Kedua kakinya sudah diamputasi sejak beberapa tahun lalu. Praktis, hidup sehari-harinya tergantung sepenuhnya di atas kursi roda.
Justru di situlah, disiplin tinggi itu lalu menemukan “kebenarannya”. Dengan hanya bisa hidup di atas kursi roda, maka disiplin itulah yang juga mengantarkan almarhum Br. Amideus MTB sampai menapaki pesta 60 tahun hidup membiaranya. Terjadi di bulan Agustus 2019 lalu.
Ditegur terlambat
Tahun 2010, saya sempat melayani komuni suci untuknya. Saat penerimaan komuni suci, beliau tidak suka lama lama berdoa. Sesekali dia tegur saya, karena telah terlambat memberi komuni.
Biasanya pukul 09.00, beliau sudah siap menunggu di kapel, tetapi entah kenapa saya lupa. Ketika saya masuk tepatnya pukul 09.30, dia marah. Dan berjanji jangan kasih komuni lagi, kalau tidak serius.
Saya hanya bisa diam dan minta maaf.
Selang satu pekan, saya mencoba mengklarifikasi persoalannya. Lagi-lagi jawabannya tidak bersahabat. Lain waktu, saya tidak hilang akal tiba tiba saya bergurau.
“Der.. muka saya kok mirip muka Bruder waktu Postulan,” kata saya mengajaknya bergurau.
Saat itu, langsung terjadi perdamaian bagi kami berdua.
Nasi goreng bumbu luar
Pernah saya juga “membohongi” Bruder Ami. Sampai saat ini, belum tahu kalau saya buat nasi goreng untuk beliau saya beli di super market Kaisar Pontianak.

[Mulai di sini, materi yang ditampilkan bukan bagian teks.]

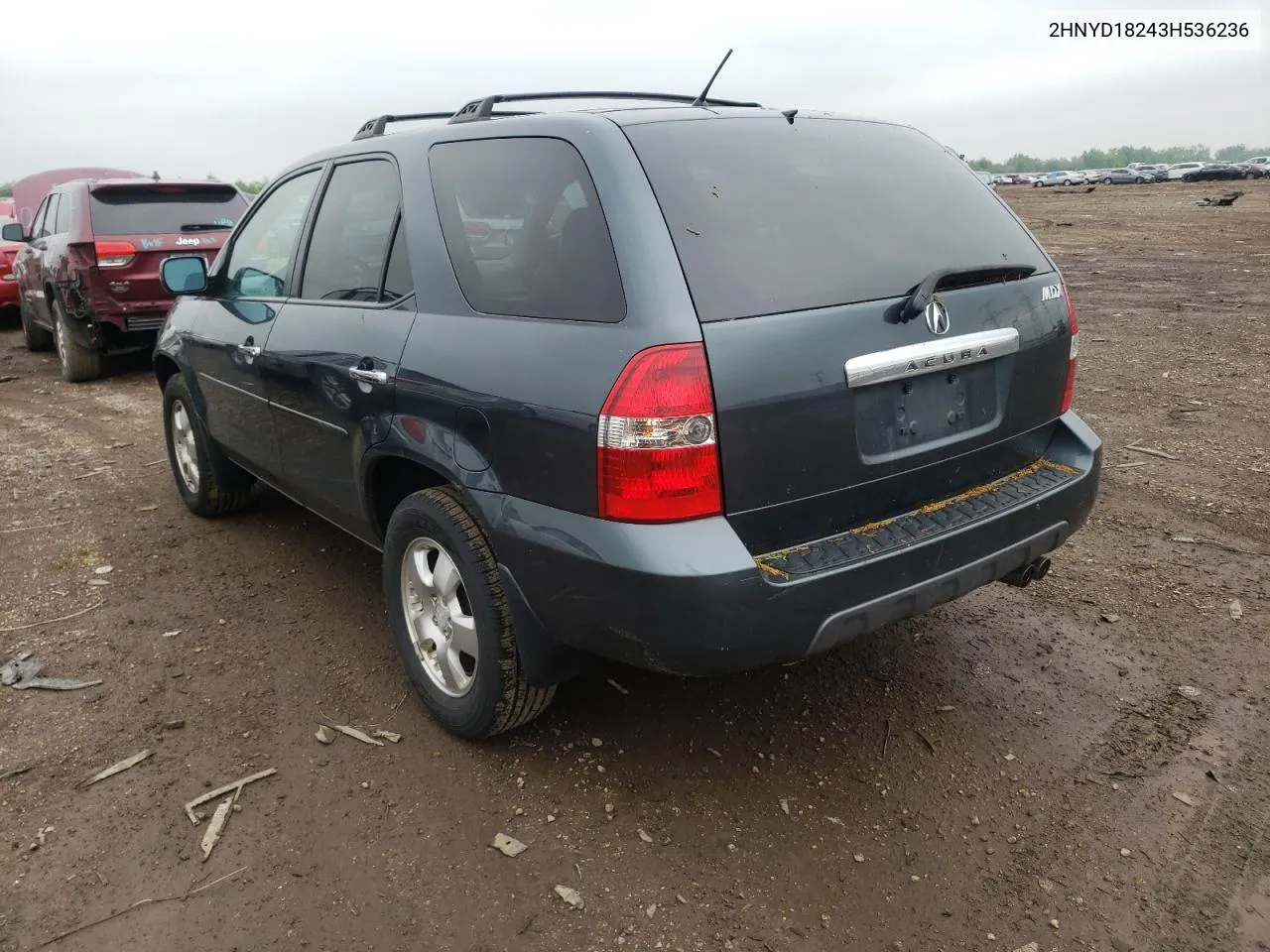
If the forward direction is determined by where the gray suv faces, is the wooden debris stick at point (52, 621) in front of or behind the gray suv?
in front

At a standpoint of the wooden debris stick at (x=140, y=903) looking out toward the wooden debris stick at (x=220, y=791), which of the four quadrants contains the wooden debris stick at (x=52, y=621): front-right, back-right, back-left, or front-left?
front-left

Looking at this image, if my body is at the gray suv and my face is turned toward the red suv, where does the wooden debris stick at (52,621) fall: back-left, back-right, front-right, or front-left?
front-left

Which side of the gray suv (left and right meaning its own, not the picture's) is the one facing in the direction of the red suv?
front

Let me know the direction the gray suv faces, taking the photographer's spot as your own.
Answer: facing away from the viewer and to the left of the viewer

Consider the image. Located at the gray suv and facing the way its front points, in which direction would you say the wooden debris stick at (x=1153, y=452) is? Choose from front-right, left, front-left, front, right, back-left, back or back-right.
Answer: right

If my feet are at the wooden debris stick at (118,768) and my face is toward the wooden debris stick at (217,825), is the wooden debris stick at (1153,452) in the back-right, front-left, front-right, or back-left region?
front-left

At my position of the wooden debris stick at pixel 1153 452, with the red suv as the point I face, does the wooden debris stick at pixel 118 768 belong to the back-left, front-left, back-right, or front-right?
front-left
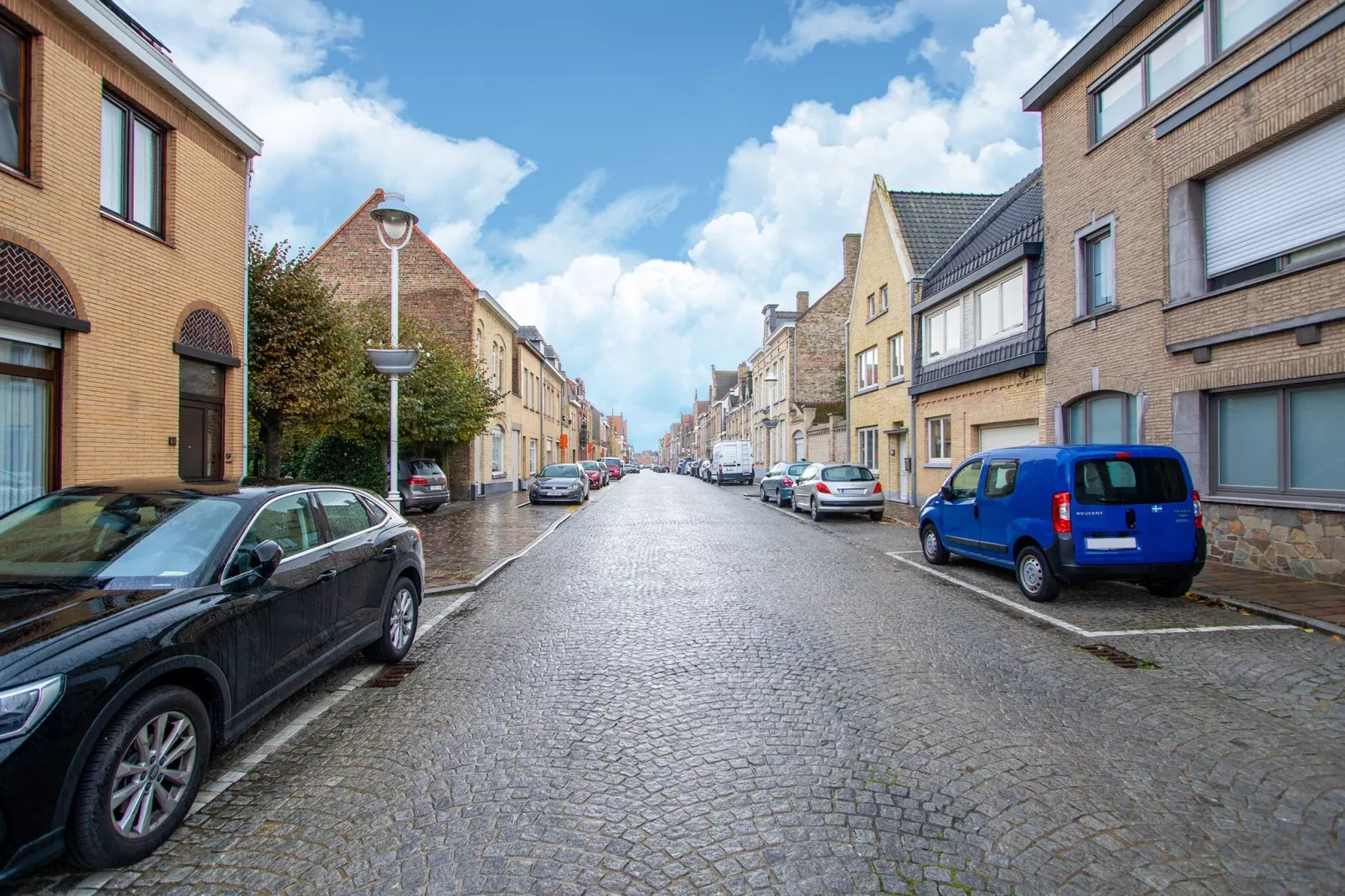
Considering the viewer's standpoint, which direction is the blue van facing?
facing away from the viewer and to the left of the viewer

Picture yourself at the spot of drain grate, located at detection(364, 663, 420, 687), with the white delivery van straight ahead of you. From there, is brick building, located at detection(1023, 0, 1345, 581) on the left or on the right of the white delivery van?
right

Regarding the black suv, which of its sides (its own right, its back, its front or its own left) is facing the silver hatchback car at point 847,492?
back

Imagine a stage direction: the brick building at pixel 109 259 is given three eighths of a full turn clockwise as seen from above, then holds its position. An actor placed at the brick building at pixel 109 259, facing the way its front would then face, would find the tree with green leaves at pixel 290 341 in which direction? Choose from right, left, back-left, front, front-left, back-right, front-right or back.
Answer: back-right

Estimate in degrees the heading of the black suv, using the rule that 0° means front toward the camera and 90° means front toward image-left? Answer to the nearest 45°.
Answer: approximately 45°

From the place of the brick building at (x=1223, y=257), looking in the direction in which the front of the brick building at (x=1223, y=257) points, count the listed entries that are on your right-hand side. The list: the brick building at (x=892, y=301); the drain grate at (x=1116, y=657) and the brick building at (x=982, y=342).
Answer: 2

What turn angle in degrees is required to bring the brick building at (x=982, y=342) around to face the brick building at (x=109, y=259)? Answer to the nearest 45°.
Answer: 0° — it already faces it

Dia memuji saya, karena racikan bumbu saya, dia bisa menikmati nasi goreng enak.
Aduh Bruder, minta maaf ya, itu bumbu dari Kaisar.
Mengapa waktu itu saya tidak langsung katakan apa adanya ya. Pada bulan november 2019 itu, saya sempat kunjungi beliau. Tapi, beliau sudah lupa nama saya. Saya cerita panjang lebar, tetapi dia tidak ingat saya.
“Saya tidak bilang akan persetujuan Bruder Dismas, saya minta untuk melayani komuni beliau,” kata almarhum.
Bruder Ami, selamat jalan sampai jumpa di rumah Bapa di Surga. (Selesai).